3G faciası
Türkiye geç de olsa 3G ile tanıştı. 3 nesil GSM olarak adlandırılan bu sisteme 2 yıl önce büyük törenlerle geçmiştik.
GSM şirketleri 3G’nin hayatımızı değiştireceğini iddia ediyorlardı.
Evet GSM şirketleri haklı çıktı. 3G hayatımızı değiştirdi. Bu değişim GSM şirketleri açısından olumlu, vatandaş açısından olumsuz oldu.
ADSL modeme rakip gibi gösterilen 3G internet kullanıcılarını perişan etmiş durumda.
24 ay sözleşmeli alınan internet paketleri çok erken patladı.
Ayda 39 TL ödemesi gerekenler 100 liranın üzerinde gelen fatura ile şaşkına döndüler.
3G internet kullanıcılarının 4 gb’lik internet kotaları daha ilk iki günde doldu.
Sonrası para yazmaya başladı.
Burada her iki taraf haklı.
3G interneti ADS’leden ayıran en önemli ayrıntı hem download (indirme) hem upload (yükleme) de kota gidiyor. Böyle olunca 4 GB’lik kota çabucak doluyor. Oysa ADSL’de sadece indirmede kota doluyor. Bu sebeble ADSL kullanıcısı için 4 gb 1 ay boyunca çok rahat yetiyor.
Şu anda bu şikayetle GSM şirketi ile kavgalı olan tüketici sayısı onbinleri geçmiş durumda. 3G de bir başka sorun ise altyapı yetersizliği. Aradan geçen 2 yıla rağmen GSM şirketleri maalesef halen 3G konusunda yeterince yatırım yapmadılar.
GSM şirketleri yatırım yerine bol bol reklam yaptılar.
Yahudi ölürken çocuklarına ticaret yapmaları için 100 kilo altın bırakmış. Son nefesinde şu vasiyette bulunmuş:
“100 kilo altının 90 kilosunu reklamda kullanın kalan 10 kiloyu da sermaye yapın!”
İşte Türkiye’deki GSM şirketleri de böyle.
Bol bol reklam yaptılar ama yatırım devede kulak kaldı.

_İncelenecek kayıtlar_:
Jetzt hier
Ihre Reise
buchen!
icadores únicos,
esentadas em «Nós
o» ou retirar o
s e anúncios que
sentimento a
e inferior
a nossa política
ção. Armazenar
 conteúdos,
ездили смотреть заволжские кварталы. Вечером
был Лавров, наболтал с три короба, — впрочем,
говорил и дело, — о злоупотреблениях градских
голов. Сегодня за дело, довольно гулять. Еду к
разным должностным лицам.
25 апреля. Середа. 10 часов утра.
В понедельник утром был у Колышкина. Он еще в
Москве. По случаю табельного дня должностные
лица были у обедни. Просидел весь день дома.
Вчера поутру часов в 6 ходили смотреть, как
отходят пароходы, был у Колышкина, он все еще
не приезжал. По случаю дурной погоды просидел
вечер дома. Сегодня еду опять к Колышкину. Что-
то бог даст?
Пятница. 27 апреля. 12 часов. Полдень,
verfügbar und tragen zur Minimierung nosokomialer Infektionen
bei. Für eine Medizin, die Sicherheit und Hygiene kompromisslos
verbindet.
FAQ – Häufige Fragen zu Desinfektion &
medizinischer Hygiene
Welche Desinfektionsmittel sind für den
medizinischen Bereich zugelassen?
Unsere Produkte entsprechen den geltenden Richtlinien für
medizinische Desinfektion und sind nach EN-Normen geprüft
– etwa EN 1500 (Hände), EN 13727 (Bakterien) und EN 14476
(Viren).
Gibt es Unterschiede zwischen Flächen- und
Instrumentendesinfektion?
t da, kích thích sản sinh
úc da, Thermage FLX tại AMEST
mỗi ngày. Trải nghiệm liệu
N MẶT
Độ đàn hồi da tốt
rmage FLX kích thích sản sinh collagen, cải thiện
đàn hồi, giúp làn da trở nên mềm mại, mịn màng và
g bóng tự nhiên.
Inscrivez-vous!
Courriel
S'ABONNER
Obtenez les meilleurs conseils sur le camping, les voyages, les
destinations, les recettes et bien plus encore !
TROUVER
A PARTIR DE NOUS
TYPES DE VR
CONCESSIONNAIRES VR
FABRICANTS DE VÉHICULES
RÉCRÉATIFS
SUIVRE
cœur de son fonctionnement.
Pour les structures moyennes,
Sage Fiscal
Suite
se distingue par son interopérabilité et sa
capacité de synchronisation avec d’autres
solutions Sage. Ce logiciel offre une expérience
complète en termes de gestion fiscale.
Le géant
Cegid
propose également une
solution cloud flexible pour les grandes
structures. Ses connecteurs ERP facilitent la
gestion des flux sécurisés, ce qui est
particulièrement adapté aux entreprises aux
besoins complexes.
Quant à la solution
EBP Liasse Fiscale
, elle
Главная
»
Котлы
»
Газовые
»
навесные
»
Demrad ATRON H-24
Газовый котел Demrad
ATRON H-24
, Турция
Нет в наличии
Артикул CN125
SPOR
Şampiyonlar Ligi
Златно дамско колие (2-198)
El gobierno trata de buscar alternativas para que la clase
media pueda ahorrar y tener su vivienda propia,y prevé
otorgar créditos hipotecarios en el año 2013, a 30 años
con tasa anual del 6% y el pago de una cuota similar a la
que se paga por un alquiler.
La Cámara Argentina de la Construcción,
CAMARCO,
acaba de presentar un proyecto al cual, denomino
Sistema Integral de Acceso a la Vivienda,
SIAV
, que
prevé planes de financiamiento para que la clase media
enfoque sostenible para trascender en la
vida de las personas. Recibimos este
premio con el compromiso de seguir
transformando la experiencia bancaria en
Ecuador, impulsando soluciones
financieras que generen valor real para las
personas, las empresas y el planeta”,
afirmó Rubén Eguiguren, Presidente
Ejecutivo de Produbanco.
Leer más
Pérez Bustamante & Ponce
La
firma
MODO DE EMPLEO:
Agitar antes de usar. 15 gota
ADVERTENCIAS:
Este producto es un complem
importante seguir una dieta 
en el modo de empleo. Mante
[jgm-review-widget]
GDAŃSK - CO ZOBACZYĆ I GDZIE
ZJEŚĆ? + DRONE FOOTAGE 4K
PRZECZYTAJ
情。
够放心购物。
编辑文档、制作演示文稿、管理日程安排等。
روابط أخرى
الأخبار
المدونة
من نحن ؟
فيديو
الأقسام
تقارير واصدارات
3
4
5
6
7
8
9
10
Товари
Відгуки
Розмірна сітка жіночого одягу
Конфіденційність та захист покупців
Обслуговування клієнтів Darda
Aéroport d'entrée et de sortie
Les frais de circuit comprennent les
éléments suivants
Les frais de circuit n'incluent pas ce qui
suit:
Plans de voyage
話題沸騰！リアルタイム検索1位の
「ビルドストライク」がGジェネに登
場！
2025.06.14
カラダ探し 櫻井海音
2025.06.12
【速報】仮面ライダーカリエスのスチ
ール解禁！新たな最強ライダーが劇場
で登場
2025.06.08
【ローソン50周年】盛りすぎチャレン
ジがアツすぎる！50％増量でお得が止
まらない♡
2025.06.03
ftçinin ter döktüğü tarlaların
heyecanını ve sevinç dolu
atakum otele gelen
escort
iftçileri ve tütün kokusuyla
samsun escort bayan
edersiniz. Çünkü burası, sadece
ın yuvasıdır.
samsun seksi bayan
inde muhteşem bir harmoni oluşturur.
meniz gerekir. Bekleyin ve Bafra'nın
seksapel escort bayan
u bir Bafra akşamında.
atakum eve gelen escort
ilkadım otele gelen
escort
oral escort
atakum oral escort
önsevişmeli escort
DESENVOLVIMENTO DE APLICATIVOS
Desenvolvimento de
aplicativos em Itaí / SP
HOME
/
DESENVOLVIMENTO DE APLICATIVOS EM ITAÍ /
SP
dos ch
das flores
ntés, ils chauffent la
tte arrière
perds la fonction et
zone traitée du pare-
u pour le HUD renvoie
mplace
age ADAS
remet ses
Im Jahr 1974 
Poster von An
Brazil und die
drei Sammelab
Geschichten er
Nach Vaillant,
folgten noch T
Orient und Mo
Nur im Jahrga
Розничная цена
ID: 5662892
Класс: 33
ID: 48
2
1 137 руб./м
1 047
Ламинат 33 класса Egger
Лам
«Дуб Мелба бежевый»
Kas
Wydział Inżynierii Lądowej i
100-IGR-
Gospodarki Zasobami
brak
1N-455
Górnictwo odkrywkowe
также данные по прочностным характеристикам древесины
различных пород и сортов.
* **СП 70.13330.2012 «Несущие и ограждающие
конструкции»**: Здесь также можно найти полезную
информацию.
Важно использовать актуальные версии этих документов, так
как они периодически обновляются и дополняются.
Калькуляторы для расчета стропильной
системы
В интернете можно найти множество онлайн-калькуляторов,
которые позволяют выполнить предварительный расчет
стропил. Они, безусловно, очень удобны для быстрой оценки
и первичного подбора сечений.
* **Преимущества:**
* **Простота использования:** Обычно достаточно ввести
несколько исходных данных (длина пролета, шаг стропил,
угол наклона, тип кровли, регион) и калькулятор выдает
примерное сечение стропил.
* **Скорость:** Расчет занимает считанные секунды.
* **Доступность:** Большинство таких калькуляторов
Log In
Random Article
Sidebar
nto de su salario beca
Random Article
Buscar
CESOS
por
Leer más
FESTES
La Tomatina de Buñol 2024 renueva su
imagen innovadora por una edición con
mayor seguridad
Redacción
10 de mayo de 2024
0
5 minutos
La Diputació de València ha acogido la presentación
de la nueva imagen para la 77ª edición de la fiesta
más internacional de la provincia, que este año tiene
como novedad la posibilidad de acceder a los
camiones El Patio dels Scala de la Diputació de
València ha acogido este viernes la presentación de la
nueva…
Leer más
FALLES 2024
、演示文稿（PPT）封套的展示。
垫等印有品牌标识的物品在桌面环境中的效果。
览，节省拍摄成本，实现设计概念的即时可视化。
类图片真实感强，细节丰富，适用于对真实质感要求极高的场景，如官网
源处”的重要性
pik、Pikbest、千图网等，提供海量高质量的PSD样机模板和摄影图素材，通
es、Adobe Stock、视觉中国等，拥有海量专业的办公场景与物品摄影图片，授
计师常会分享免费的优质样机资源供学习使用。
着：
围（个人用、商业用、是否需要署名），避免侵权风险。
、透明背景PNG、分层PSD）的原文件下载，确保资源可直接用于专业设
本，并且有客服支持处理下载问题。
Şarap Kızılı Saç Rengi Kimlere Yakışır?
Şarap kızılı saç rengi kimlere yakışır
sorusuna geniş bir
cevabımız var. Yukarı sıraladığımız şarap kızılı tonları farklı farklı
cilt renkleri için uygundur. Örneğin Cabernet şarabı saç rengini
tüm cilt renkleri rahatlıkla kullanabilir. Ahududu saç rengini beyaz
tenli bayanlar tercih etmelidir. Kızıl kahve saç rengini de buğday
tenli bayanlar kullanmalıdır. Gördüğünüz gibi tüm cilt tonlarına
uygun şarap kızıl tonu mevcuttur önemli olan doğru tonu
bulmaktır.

_Etkinlik 1_:
Aşağıdaki ifadeler 3G yazısıyla uyuşuyor mu? Her biri için evet ya da hayır deyin ve yazıdan belirleyici sözleri aynen alıntılayın. (a) 3G internette kota yalnızca indirme sırasında doluyor. (b) 3G internet kullanıcılarının 4 GB'lik kotaları ilk iki günde doldu. (c) GSM şirketleri 3G için yeterli yatırımı yaptı.
_Etkinlik 2_:
3G üzerine yazıyı bittiği yerden sürdürür müsünüz?

_Görev sonucu 1_:
(a) Hayır: "hem download (indirme) hem upload (yükleme) de kota gidiyor"
(b) Evet: "3G internet kullanıcılarının 4 gb’lik internet kotaları daha ilk iki günde doldu."
(c) Hayır: "GSM şirketleri maalesef halen 3G konusunda yeterince yatırım yapmadılar."

_Görev sonucu 2_:
Geçen hafta bir toplantıda konuşan Turkcell Genel Müdürü Süreyya Ciliv de bu konudaki rekabeti aynı bakış açısıyla eleştirdi.
“Rakiplerimizin reklamları çok güzel ama bu işler reklamla değil, yatırımla oluyor!”
Kesinlikle doğru bir söz.
Türkcell gerçekten kalite ve hizmet açısından Türkiye’nin dünyadaki gururu olmuş durumda. Turkcell yaptığı yatırımlarla dünyanın en iyileri arasında yer alıyor.
Reklamını en çok gördüğümüz GSM şirketlerine yönelik tüketici şikayetleri ise had safhaya ulaşmış durumda.
Gerek AVEA gerekse Vodafon ile ilgili çok sayıdaki şikayetten birer örnek veriyorum.
Üniversite öğrencisi Senar Özdemir 3G’li telefonu ile Güngören Tozkoparan’da oturduğu evden görüntülü 3G görüşmesi yapamayınca telefonunu servise götürüyor. Samsung servisinde acı gerçeği öğreniyor. Reklamlarından etkilenerek aldığı Avea’nın o bölgede 3G sinyallerinin yok denilecek kadar az olması nedeniyle telefonunun bu özelliğini kullanamıyor. Çareyi hattını değiştirmekte buluyor.
3G konusunda dünyanın en tecrübeli GSM operatörü olduğunu iddia eden İngiliz Vodafon reklamlarında Orhan Gencabay ile, sinyallerin ne kadar güçlü olduğunu anlatıyor.
Ancak İstanbul’un göbeginde oturan genç bankacı Serpil Santur böyle düşünmüyor.Teknosa kampanyası ile satın aldığı 3G modemi nedeniyle her an kafayı yiyebilir.
Bahçelievler’de oturan Serpil Santur, Teknosa’dan aldığı bilgisayar ve modem ile evine geliyor ve heyecanla internete bağlanmaya çalışıyor. Ancak nafile. 3G sinyali bu kadar merkezi bir yerde mumla aranacak seviyede ve ancak EDGE adı verilen düşük hızla bağlanabiliyor. Bazen ise bunu bile bulamıyor.
Vodafon ile yaptığı görüşmelerden bir sonuç alamayınca çareyi Teknosa’ya iade etmekte buluyor.
Ancak Teknosa “sattım kurtuldum” mantığı ile olumsuz yanıt veriyor.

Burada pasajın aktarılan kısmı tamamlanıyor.